Stored records:
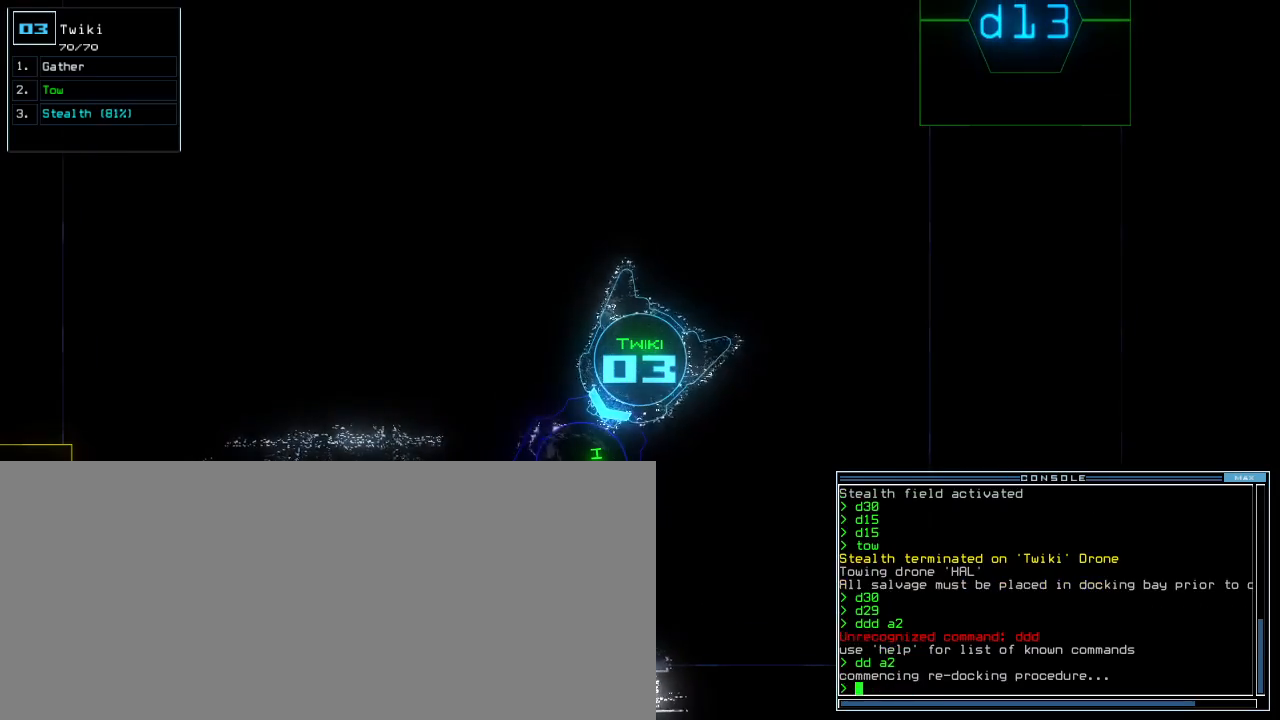
Gameplay with keyboard; each line is a JSON object with the keys held at the frame after it. "events" lists presses ("down") and releases ("up") of ".", "0", "1", "2", "3", "4", "5", "6", "7", "8", "9", "a", "b", "backspace", "c", "caps_lock", "comma", "ctrl_l", "ctrl_r", "d", "down", "e", "equals", "escape", "f", "f5", "g", "h", "i", "j", "k", "l", "left", "m", "minus", "n", "o", "p", "q", "quote", "r", "return", "right", "s", "semicolon", "shift_l", "shift_r", "space", "t", "tab", "tilde", "u", "up", "v", "w", "x", "y" and "z" between this image and that frame as [ms after this image, input, new state], when the widget could be followed in between. No other keys are recorded. Mouse input is not recorded. Not read: other_keys.
{"keys": [], "events": [[80, "s", "down"], [140, "s", "up"], [200, "t", "down"], [300, "t", "up"], [320, "return", "down"], [360, "return", "up"]]}
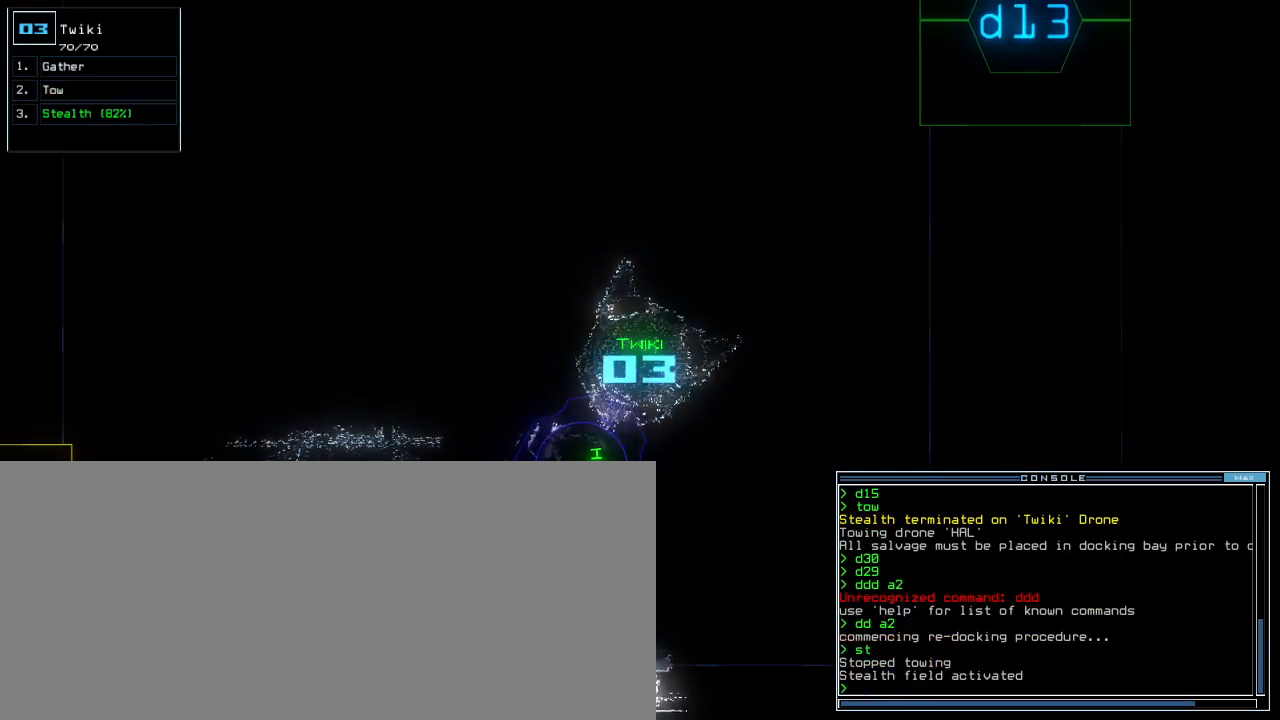
{"keys": [], "events": []}
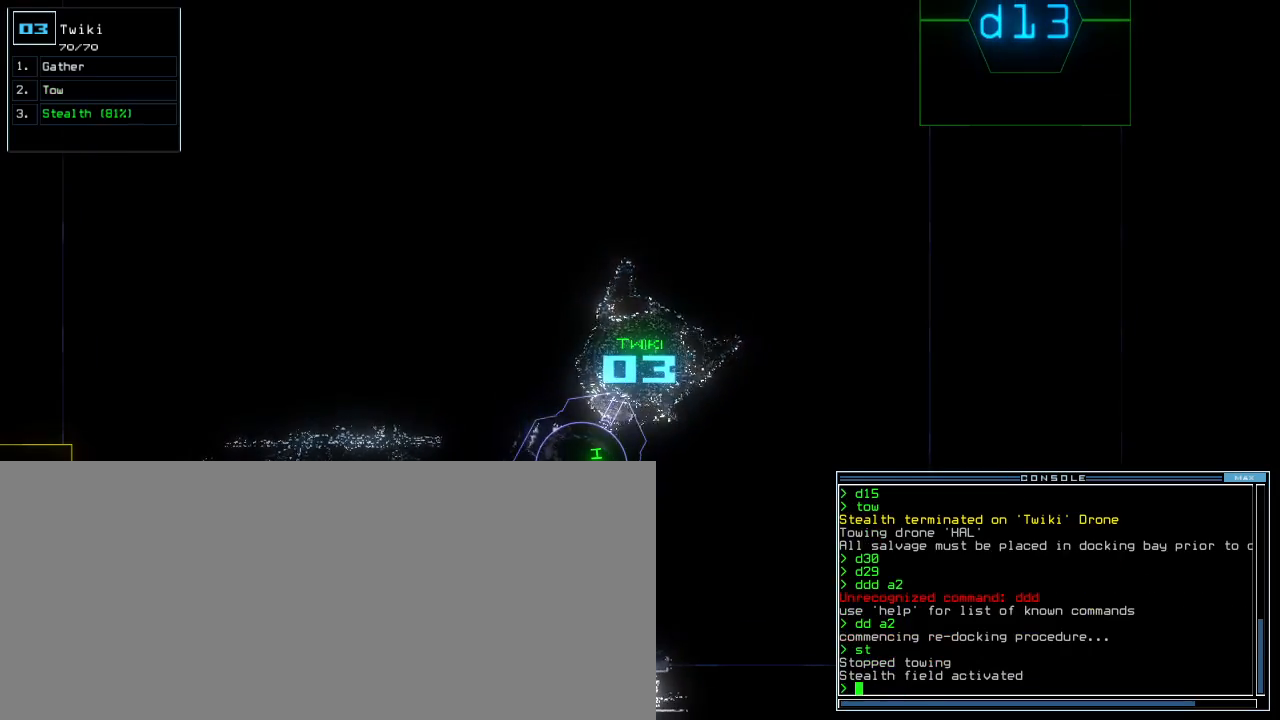
{"keys": ["s", "t"], "events": [[400, "s", "down"], [500, "t", "down"]]}
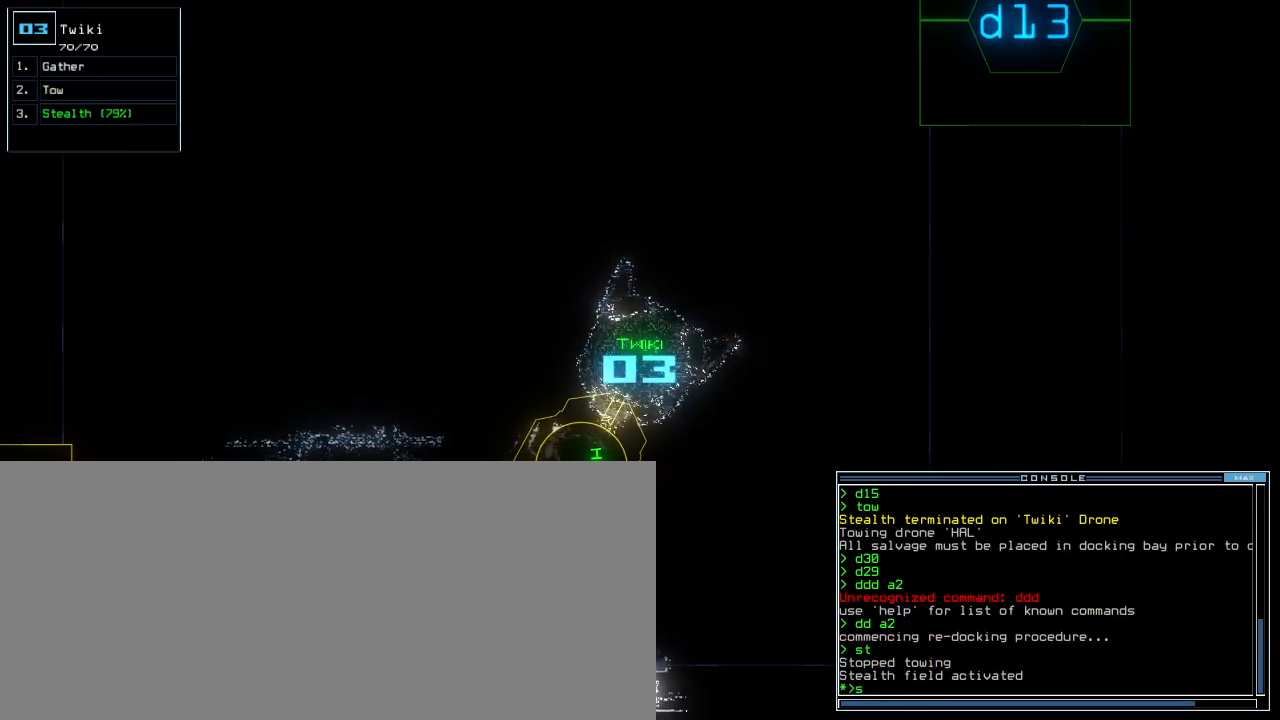
{"keys": [], "events": [[20, "s", "up"], [100, "t", "up"], [140, "return", "down"], [180, "return", "up"], [400, "s", "down"], [460, "s", "up"]]}
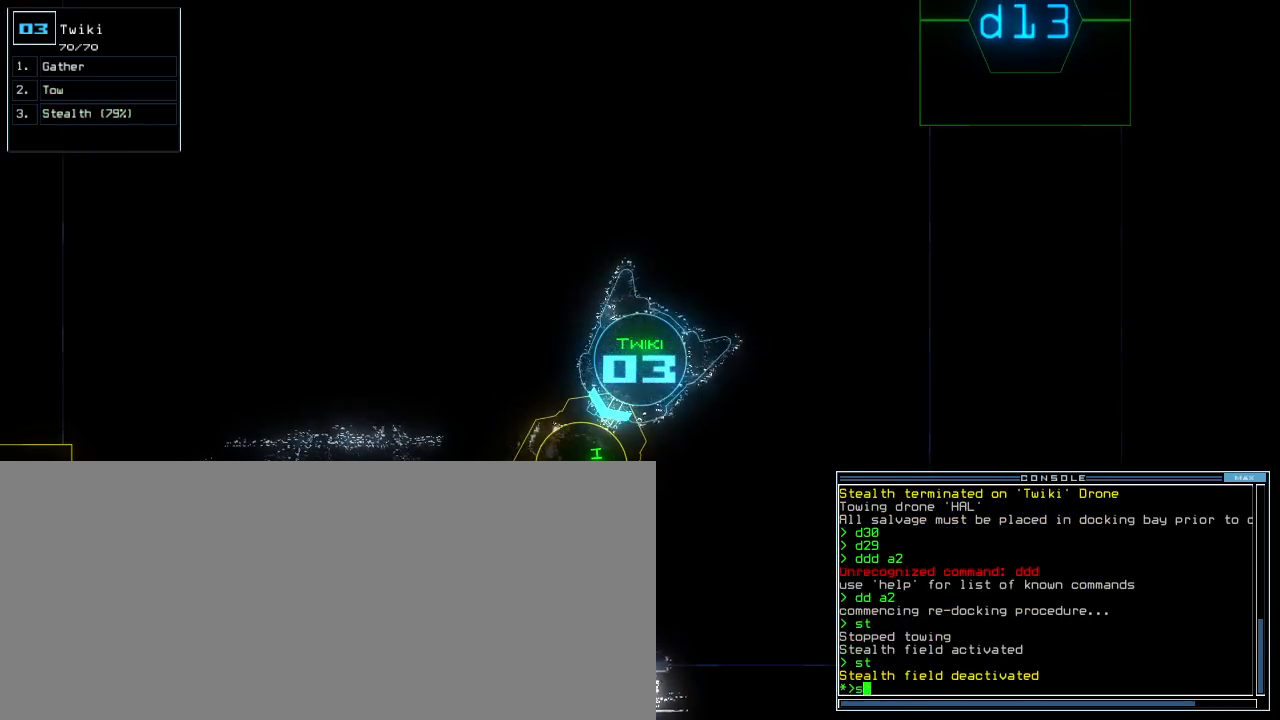
{"keys": [], "events": [[60, "w", "down"], [120, "a", "down"], [140, "return", "down"], [200, "return", "up"], [200, "w", "up"], [240, "a", "up"]]}
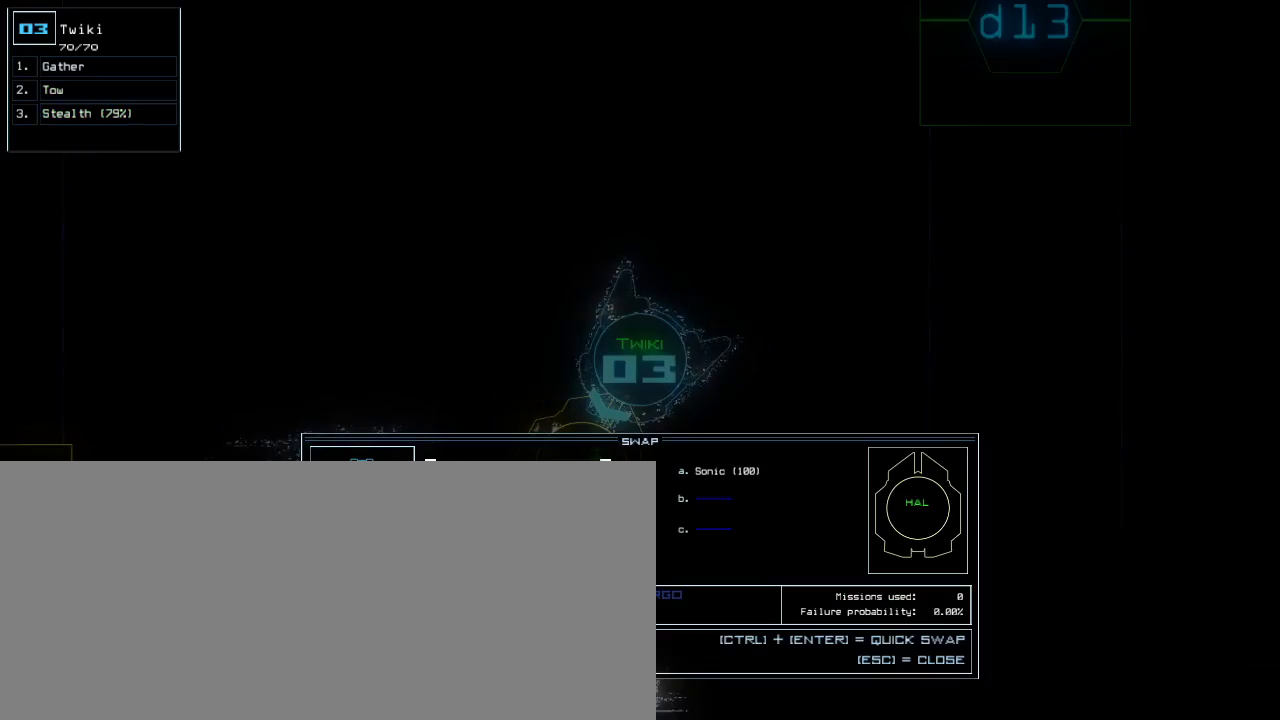
{"keys": [], "events": []}
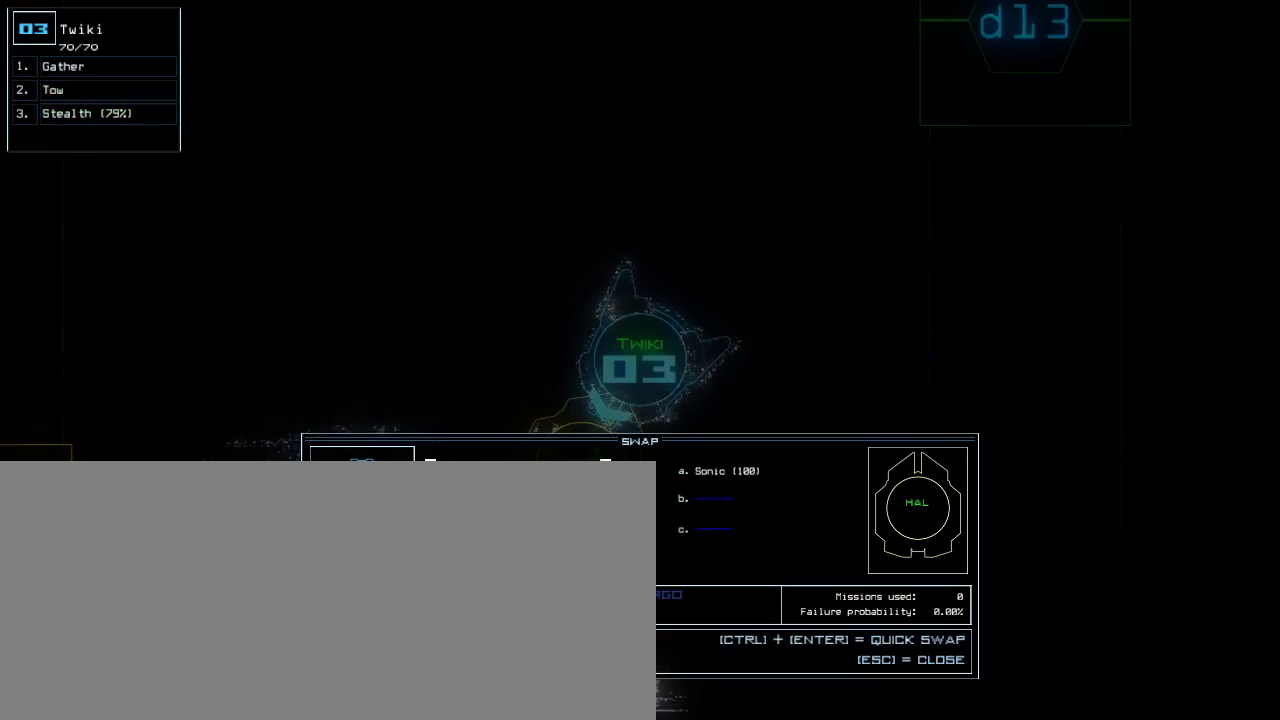
{"keys": ["right", "up"], "events": [[60, "escape", "down"], [160, "escape", "up"], [160, "right", "down"], [460, "up", "down"]]}
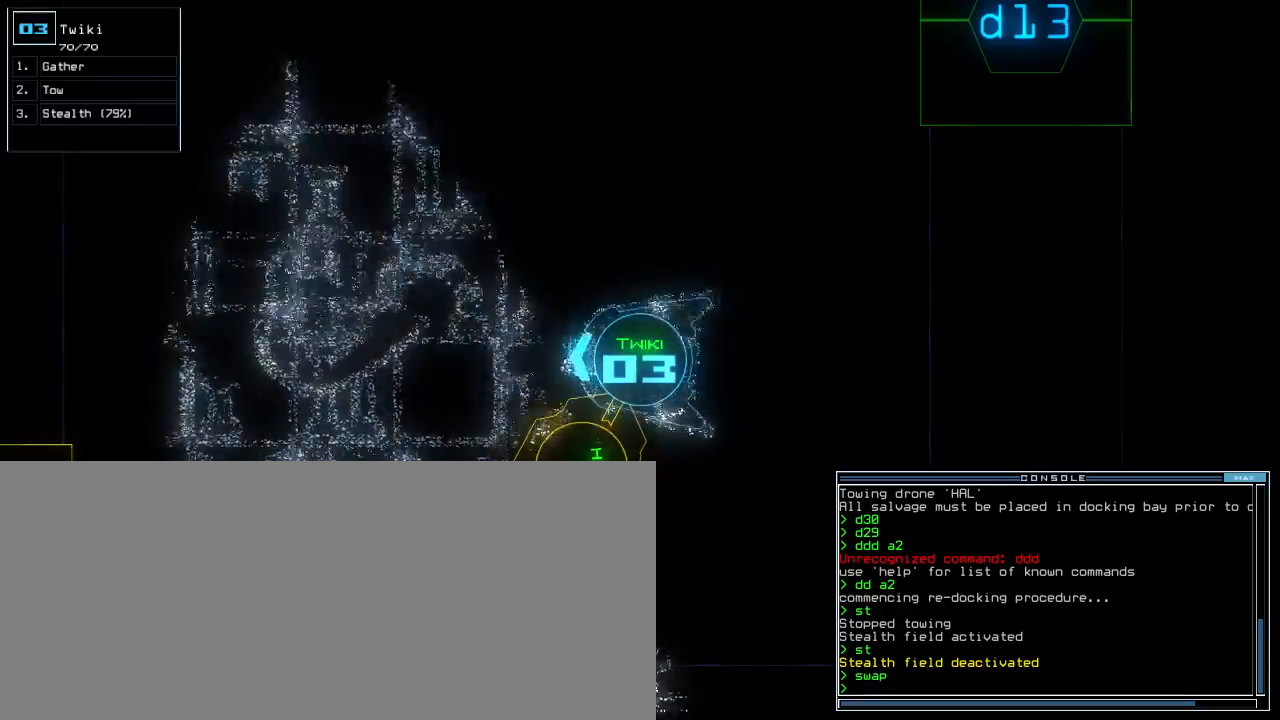
{"keys": ["left", "up"], "events": [[160, "right", "up"], [200, "left", "down"]]}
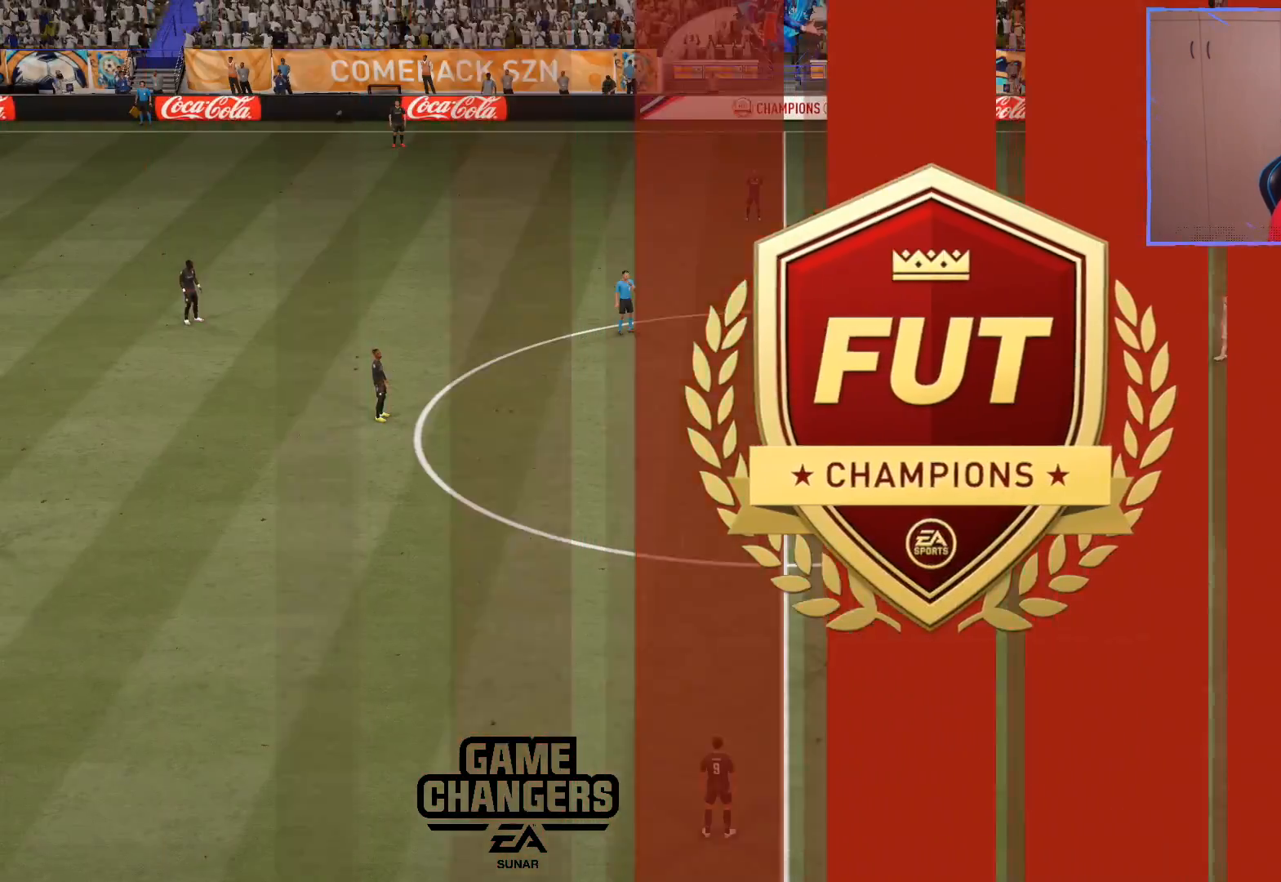
Gameplay with a controller (PlayStation layout); each line is a JSON object with the inputs held at the frame after it. "events" lists button and stick changes between this image and that frame as [ms after this image, input, new state], when the widget could be followed in between.
{"buttons": ["CROSS", "R2", "DPAD_DOWN"], "left_stick": "center", "right_stick": "center", "events": [[200, "right_stick", "down-left"], [300, "right_stick", "center"], [333, "R2", "down"], [400, "CROSS", "down"], [483, "DPAD_DOWN", "down"]]}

*PROMPT*.
Would you return the data exactly as written, without the pictures?

*SOLVED PROBLEM*.
Gameplay with keyboard; each line is a JSON object with the keys held at the frame after it. "events" lists presses ("down") and releases ("up") of ".", "0", "1", "2", "3", "4", "5", "6", "7", "8", "9", "a", "b", "backspace", "c", "caps_lock", "comma", "ctrl_l", "ctrl_r", "d", "down", "e", "equals", "escape", "f", "f5", "g", "h", "i", "j", "k", "l", "left", "m", "minus", "n", "o", "p", "q", "quote", "r", "return", "right", "s", "semicolon", "shift_l", "shift_r", "space", "t", "tab", "tilde", "u", "up", "v", "w", "x", "y" and "z" between this image and that frame as [ms after this image, input, new state], when the widget could be followed in between. No other keys are recorded. Mouse input is not recorded. Not read: other_keys.
{"keys": [], "events": [[80, "s", "down"], [140, "s", "up"], [200, "t", "down"], [300, "t", "up"], [320, "return", "down"], [360, "return", "up"]]}
{"keys": [], "events": []}
{"keys": ["s", "t"], "events": [[400, "s", "down"], [500, "t", "down"]]}
{"keys": [], "events": [[20, "s", "up"], [100, "t", "up"], [140, "return", "down"], [180, "return", "up"], [400, "s", "down"], [460, "s", "up"]]}
{"keys": [], "events": [[60, "w", "down"], [120, "a", "down"], [140, "return", "down"], [200, "return", "up"], [200, "w", "up"], [240, "a", "up"]]}
{"keys": [], "events": []}
{"keys": ["right", "up"], "events": [[60, "escape", "down"], [160, "escape", "up"], [160, "right", "down"], [460, "up", "down"]]}
{"keys": ["left", "up"], "events": [[160, "right", "up"], [200, "left", "down"]]}
Gameplay with a controller (PlayStation layout); each line is a JSON object with the inputs held at the frame after it. "events" lists button and stick changes between this image and that frame as [ms after this image, input, new state], when the widget could be followed in between.
{"buttons": ["CROSS", "R2", "DPAD_DOWN"], "left_stick": "center", "right_stick": "center", "events": [[200, "right_stick", "down-left"], [300, "right_stick", "center"], [333, "R2", "down"], [400, "CROSS", "down"], [483, "DPAD_DOWN", "down"]]}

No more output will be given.